» **The problem**
With the line containing "thumb tip: (137, 192)" as the start and the line containing "ring mcp: (221, 183)" as the end, transcribe that span of the entries below exactly, including both.
***** Input for this task *****
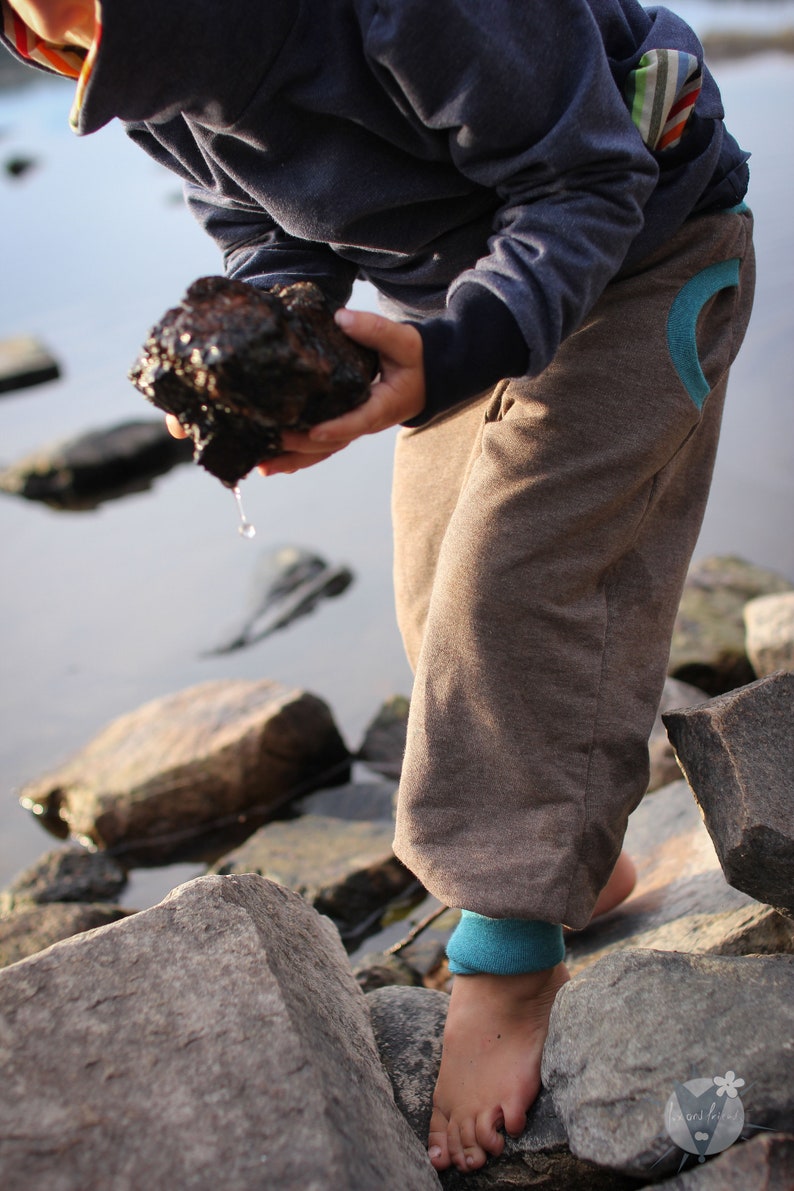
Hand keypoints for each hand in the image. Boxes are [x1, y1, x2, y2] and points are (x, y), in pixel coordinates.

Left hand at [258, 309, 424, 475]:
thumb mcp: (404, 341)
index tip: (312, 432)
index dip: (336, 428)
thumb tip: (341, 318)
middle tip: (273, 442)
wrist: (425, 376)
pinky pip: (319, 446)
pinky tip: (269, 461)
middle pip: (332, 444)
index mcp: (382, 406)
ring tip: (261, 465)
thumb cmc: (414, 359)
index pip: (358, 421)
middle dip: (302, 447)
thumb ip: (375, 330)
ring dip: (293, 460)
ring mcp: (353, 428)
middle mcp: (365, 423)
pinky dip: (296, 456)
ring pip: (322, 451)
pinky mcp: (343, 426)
*****
***** Input for this task *****
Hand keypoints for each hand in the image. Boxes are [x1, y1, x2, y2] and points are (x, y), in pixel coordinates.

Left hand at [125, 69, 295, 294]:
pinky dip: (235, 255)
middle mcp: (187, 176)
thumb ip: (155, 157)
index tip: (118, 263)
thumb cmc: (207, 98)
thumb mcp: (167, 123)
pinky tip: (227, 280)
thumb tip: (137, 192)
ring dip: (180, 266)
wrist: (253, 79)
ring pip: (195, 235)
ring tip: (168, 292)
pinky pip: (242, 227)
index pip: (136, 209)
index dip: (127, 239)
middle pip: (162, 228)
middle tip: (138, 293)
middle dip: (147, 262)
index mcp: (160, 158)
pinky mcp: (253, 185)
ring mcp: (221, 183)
*****
***** Input for this task *****
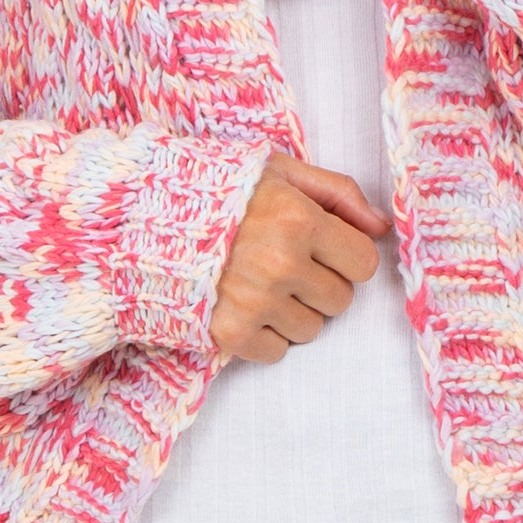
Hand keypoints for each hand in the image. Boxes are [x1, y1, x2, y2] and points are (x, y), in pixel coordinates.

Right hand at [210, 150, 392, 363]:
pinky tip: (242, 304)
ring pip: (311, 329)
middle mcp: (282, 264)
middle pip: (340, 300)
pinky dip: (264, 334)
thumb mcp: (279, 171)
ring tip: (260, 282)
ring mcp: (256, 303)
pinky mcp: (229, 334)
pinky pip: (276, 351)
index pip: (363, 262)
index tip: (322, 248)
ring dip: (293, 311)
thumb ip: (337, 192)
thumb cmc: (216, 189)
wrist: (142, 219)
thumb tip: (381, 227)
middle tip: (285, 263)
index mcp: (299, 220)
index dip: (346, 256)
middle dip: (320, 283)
*****
» **Solution to this exercise**
thumb tip: (137, 192)
ring dip: (180, 266)
wrist: (253, 79)
ring pip: (195, 235)
ring tip: (168, 292)
pinky pip: (242, 227)
index pip: (136, 209)
index dip: (127, 239)
middle pip: (162, 228)
middle tip: (138, 293)
middle dip: (147, 262)
index mcp: (160, 158)
pinky mcp: (253, 185)
ring mcp: (221, 183)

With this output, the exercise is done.